Eu fico aqui imaginando as razões por que esse reconhecimento, esse clamor público, só chega depois da morte. É uma compensação, uma maneira de lavar as mãos, de aliviar a consciência por não terem feito algo realmente relevante para que outras Jackllines não sofram a perda de suas Kathlens?
O que faltou? Linda, comunicativa, amorosa, jovem, corajosa, mulher, mãe, negra, de origem simples, batalhadora, Kathlen usava suas redes sociais para protestar contra as mazelas do país. O que faltou para ela ter o merecido reconhecimento em vida e experimentar o acolhimento que as redes sociais fingem dar? Faltou pararmos de acreditar que alguma coisa está realmente mudando em nosso país, que aqui preto, mulher, favelado tem algum direito de fato. Às vezes me dá a sensação de que nós somente “ganhamos” esse direito, o reconhecimento do nosso lugar ao Sol, quando morremos ou somos surrados, maltratados, humilhados.
Nosso país é especialista em celebrar o póstumo. Para quem? Para enganar quem? É uma emoção triste, quase compensatória, assistir à missa de sétimo dia da morte da Kathlen ali, aos pés do Cristo Redentor, nosso maior cartão-postal, mas seria uma emoção feliz, muito feliz, se estivéssemos assistindo à missa de aniversário de 15 anos, à missa de formatura da Kathlen, da Maria, da Gabriela, da Elza, da Joana, da Stefani. De tantas outras Kathlens que perdem suas vidas para alguma coisa que se torna maior que nós e mais difícil de combater a cada novo dia, a crueldade com a nossa gente.
O genocídio contra o nosso povo, contra quem nasce sem qualquer privilégio, como nós, é uma realidade cruel que machuca, maltrata, mata – e também revolta.
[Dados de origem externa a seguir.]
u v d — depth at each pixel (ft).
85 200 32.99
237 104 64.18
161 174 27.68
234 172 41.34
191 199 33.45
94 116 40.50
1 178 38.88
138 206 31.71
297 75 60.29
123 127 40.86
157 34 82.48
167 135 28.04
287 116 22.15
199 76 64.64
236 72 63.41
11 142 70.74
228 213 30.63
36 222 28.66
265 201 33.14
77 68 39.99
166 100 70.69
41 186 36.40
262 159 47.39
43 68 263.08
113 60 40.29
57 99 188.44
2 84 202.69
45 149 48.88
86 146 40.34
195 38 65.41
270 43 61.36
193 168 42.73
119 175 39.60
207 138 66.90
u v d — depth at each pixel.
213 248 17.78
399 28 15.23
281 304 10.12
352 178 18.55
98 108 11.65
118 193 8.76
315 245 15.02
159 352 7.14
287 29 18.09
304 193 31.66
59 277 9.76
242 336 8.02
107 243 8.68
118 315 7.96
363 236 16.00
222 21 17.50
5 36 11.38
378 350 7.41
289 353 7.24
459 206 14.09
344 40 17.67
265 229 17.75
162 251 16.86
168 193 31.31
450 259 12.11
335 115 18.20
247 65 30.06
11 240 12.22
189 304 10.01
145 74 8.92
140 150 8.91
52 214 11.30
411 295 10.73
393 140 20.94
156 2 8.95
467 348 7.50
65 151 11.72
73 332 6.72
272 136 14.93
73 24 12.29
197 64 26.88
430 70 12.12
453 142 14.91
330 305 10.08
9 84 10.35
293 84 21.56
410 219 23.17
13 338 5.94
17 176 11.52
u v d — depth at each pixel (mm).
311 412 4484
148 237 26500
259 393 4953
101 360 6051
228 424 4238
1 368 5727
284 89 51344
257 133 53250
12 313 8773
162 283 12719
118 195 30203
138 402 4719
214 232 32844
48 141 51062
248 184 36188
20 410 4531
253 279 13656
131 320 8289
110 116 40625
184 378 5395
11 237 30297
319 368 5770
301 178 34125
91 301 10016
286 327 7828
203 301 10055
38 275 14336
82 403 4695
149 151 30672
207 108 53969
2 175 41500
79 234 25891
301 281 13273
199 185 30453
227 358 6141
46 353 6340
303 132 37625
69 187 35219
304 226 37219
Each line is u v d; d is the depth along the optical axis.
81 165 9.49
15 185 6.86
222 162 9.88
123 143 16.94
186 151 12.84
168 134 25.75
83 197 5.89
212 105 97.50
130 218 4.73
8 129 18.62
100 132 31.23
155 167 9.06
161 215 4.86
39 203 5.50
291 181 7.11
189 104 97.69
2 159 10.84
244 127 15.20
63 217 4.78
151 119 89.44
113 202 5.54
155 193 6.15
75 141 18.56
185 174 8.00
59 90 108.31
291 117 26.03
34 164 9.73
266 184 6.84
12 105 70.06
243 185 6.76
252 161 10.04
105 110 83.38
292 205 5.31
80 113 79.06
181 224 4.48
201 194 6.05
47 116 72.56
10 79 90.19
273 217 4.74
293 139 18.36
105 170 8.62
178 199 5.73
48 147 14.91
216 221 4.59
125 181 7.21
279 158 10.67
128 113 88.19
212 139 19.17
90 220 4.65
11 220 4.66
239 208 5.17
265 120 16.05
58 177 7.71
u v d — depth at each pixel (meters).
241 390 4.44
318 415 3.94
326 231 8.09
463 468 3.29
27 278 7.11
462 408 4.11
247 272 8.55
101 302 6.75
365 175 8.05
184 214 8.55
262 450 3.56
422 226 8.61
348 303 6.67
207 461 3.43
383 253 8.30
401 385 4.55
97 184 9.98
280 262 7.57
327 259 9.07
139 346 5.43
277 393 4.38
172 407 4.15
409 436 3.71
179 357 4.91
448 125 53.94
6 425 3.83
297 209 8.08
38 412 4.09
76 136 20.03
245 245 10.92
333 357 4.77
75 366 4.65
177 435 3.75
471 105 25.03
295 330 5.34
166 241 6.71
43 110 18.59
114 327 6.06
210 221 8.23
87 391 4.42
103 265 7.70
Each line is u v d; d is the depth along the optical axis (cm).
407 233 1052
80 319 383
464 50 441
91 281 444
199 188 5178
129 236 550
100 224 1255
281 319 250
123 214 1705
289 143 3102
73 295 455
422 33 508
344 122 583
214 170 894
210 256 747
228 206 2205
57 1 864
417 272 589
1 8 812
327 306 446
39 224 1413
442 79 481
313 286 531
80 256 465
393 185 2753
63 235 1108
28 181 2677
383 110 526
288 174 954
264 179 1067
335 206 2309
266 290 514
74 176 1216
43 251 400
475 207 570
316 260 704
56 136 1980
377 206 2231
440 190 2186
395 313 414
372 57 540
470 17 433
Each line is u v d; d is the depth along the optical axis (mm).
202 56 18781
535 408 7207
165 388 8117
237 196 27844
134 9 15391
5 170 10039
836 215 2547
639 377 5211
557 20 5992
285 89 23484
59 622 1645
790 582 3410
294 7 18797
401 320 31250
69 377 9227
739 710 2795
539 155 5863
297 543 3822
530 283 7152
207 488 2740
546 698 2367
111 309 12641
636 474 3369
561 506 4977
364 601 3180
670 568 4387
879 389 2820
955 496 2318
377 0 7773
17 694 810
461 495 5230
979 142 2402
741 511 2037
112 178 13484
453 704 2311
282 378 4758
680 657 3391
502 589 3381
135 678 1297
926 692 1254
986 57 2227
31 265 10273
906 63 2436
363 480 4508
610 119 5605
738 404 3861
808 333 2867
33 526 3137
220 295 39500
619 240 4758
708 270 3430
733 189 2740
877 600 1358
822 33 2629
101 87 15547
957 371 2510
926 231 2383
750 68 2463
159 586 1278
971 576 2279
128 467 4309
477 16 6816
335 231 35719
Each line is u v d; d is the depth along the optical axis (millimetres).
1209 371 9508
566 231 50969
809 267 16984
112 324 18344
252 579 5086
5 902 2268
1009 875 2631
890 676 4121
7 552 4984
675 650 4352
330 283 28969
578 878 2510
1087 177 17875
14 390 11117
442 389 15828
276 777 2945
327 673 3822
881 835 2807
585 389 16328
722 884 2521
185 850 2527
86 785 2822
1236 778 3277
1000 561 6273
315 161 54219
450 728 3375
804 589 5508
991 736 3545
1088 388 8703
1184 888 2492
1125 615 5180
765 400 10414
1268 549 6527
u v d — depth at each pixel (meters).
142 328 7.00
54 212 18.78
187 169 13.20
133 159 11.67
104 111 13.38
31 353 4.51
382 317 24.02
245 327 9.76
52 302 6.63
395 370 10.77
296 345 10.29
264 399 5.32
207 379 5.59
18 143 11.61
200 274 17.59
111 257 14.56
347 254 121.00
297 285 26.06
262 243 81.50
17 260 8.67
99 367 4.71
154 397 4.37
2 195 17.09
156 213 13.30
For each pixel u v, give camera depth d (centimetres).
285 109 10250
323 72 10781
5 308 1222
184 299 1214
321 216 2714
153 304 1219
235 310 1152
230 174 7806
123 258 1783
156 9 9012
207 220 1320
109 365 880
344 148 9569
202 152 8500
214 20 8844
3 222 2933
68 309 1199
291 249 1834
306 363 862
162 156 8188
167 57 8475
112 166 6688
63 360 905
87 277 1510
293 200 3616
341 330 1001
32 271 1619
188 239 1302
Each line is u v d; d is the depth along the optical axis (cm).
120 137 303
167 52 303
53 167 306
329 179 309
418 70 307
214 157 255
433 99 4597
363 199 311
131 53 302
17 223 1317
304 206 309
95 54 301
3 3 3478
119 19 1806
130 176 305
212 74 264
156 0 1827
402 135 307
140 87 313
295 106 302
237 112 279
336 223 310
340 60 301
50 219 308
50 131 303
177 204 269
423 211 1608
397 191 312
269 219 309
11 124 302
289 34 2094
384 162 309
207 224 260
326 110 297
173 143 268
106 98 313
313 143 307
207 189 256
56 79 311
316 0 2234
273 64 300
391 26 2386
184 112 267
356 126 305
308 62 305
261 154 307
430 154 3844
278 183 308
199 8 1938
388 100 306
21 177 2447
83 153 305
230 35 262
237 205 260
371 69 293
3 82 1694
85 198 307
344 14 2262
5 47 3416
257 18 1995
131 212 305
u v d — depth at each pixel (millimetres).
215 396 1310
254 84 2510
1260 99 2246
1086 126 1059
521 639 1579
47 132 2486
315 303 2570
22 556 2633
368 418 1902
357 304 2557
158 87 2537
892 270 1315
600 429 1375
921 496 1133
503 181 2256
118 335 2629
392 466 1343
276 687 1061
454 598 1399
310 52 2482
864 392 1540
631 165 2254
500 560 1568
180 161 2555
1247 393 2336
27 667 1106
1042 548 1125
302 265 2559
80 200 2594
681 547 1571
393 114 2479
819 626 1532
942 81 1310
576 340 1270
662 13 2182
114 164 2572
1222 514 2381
Eu queria que toda a gente se lembrasse da foto que postou da Kathlen quando estiver apertando o botão da urna eletrônica para dar seu voto nas próximas eleições. Eu queria que nosso povo se lembrasse da Kathlen quando visse outra menina promissora e talentosa como ela, passando ali na rede social, bem ao alcance do apoio que poderia ser dado, mas não foi, deixando para quando era hora de celebrar a dor.
Jacklline, eu nem posso imaginar a sua dor. Eu não consigo mensurar o que você está sentindo com a perda da sua filha. Não imagino, porque nunca ninguém nesse mundo poderá imaginar a dor que eu senti a cada filho que perdi. É difícil compreender que um filho, uma filha, morrerá antes da mãe. É quase inaceitável para mim, mas muito jovem eu tive que aprender a conviver com essa realidade. Perdi quatro crianças e duas delas foram pelas mesmas mãos invisíveis que levaram a sua filha. A mão da falta de amor ao próximo, a mão do flagelo do racismo estrutural, a mão da ausência do poder público, a mão da falta de esperança que insiste em nos levar.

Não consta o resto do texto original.